The following command will generate the regression test cases for <pid>-<vid>b (ex. Lang-1b) in Defects4J using EvoSuite. This will take a while.

docker exec fdg sh generate_test.sh <pid> <vid> evosuite <test_suite_id> <time_budget_in_sec> <random_seed>
# ex) docker exec fdg sh generate_test.sh Lang 1 evosuite newTS 60 0

Result files:

  • ./results/evosuite_test/<test_suite_id>/<pid>-<vid>
    • The generated test suite
  • ./results/evosuite_coverage/<test_suite_id>/<pid>-<vid>/
    • The coverage of the generated test cases
    • Use pandas.read_pickle to load the coverage files.
  • ./results/evosuite_report/<test_suite_id>/statistics.<pid>-<vid>.csv
    • The EvoSuite report
  • ./results/evosuite_oracle/<test_suite_id>/<pid>-<vid>.failing_tests
    • A set of test cases that show different behaviours in the buggy and fixed versions
    • The test case oracles are obtained using the fixed version of the program, i.e., <pid>-<vid>f
    • The file can be empty if there is no test case capturing the faulty behaviour! It's not an error.

Go to Step 3.

Step 3. Simulate Iterative FL

The following command will simulate the iterative SBFL scenario for <pid>-<vid>b using the EvoSuite-generated test suite with the id <test_suite_id>. You can set the noise probability in oracle querying using the --noise option.

docker exec fdg python3.6 main.py <pid> <vid> --tool evosuite --id <test_suite_id> --budget <query_budget(s)> --selection <FDG:alpha|Split|Cover|DDU|EntBug|Total|DDU|Add|RAPTER|TfD|FLINT|Prox|S3> --noise <noise_probability>
# ex) docker exec fdg python3.6 main.py Lang 1 --tool evosuite --id newTS --budget 10 --selection FDG:0.5 --noise 0.0
  • The localisation results will be pickled and saved to ./results/localisation/<test_suite_id>/<pid>-<vid>-*.
    • Use pandas.read_pickle to load the files.
    • <pid>-<vid>-summary.pkl contains the basic information of each buggy subject
    • <pid>-<vid>-oracle.pkl contains the ground-truth oracle of the generated test cases
      • 0: fault-revealing test, 1: non fault-revealing test
    • <pid>-<vid>-covmat.pkl records the 2-D coverage matrix of the generated test cases (columns: lines, index: test cases)
      • 0: not covered
      • 1: covered
    • <pid>-<vid>-ranks-<diagnosability_metric>.pkl contains the FL scores/ranks of methods at each iteration when the test case is selected based on <diagnosability_metric>
    • <pid>-<vid>-tests-<diagnosability_metric>.pkl contains the name of the selected test case and its fitness value at each iteration.

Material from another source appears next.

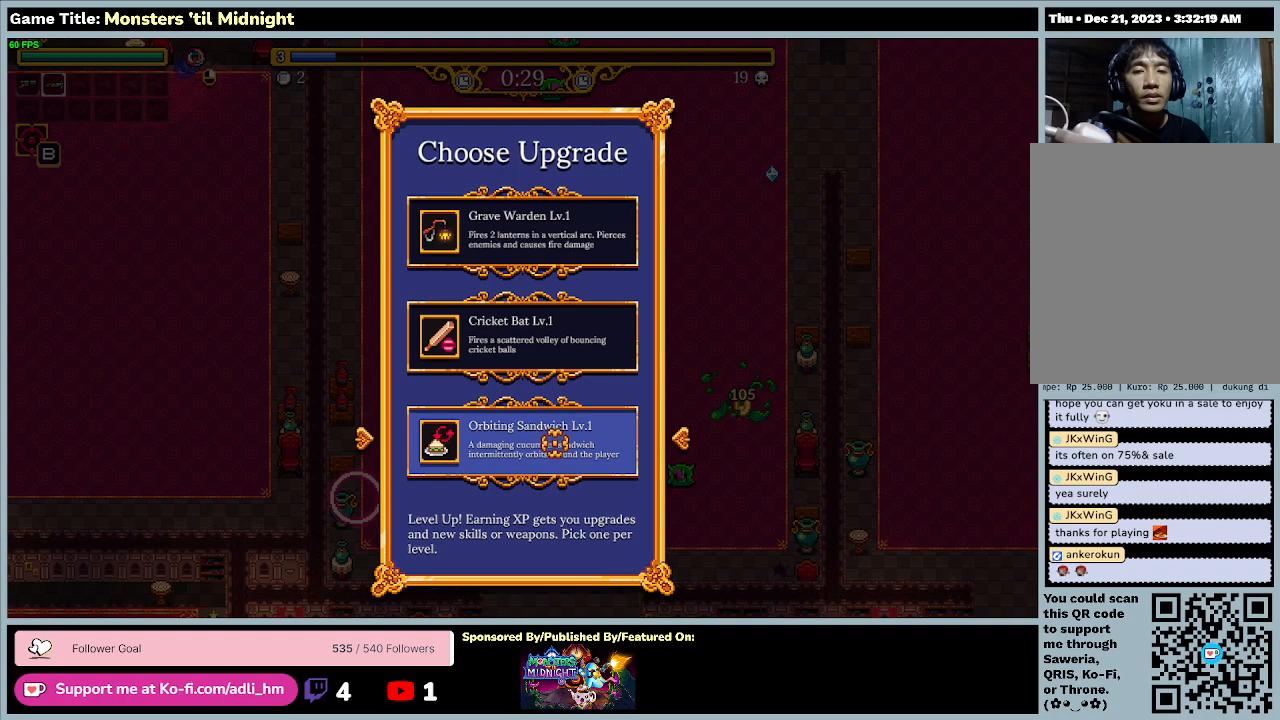
{"keys": [], "events": []}
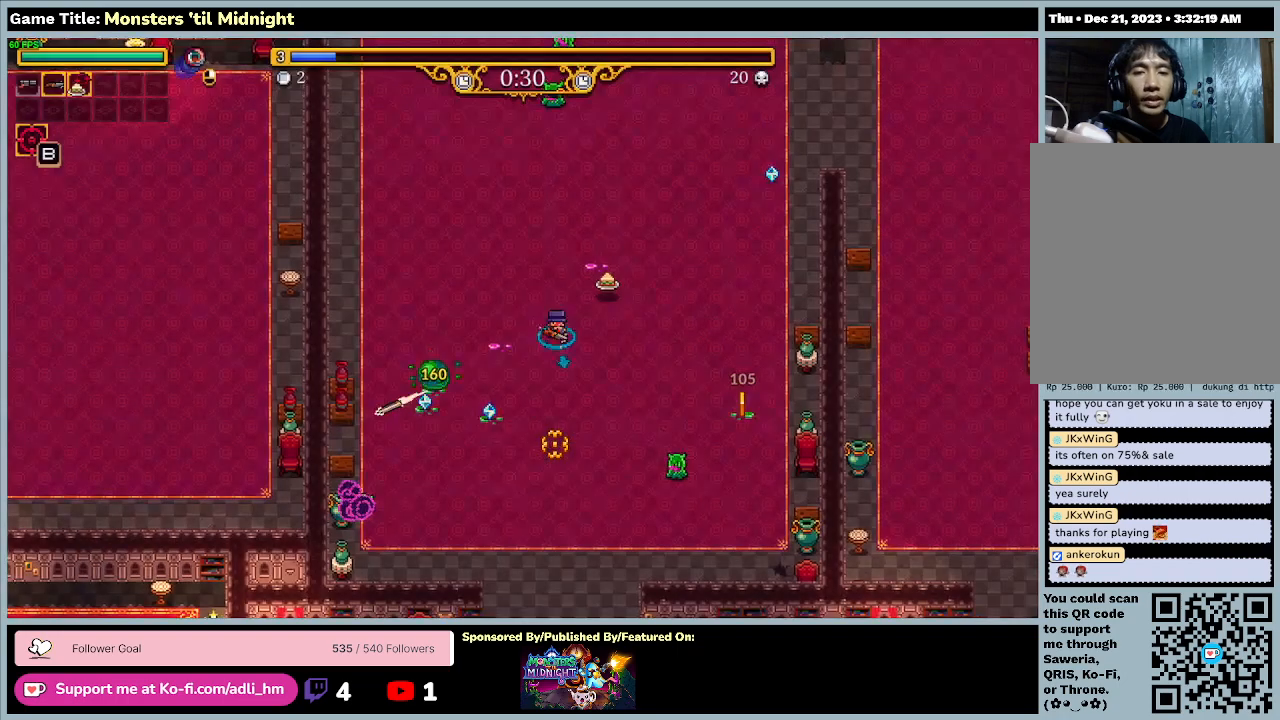
{"keys": ["a", "s"], "events": [[33, "s", "down"], [167, "a", "down"]]}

Go to Step 5 after the simulation is done.

Step 4. This is a quick recipe:

cd docker/
docker pull agb94/fdg
sh make_dirs.sh
docker run -dt --volume $(pwd)/resources/d4j_expr:/root/workspace --volume $(pwd)/results:/root/results --name fdg agb94/fdg
docker exec fdg sh generate_test.sh Lang 1 evosuite newTS 60 0
docker exec fdg python3.6 main.py Lang 1 --tool evosuite --id newTS --budget 10 --selection FDG:0.5 --noise 0.0

The results will be saved to ./results.

Go to Step 5 after the simulation is done.

Step 5. Clean up the docker container

docker kill fdg # kill the container
docker rm fdg   # remove the container

Detailed Description

Although we do not provide the entire raw experiment results due to storage issue, the precomputed fault localisation results are available in the directory ./output. In the directory, each file path means <time_budget>/<test_suite_id>/<diagnosability_metric>.pkl.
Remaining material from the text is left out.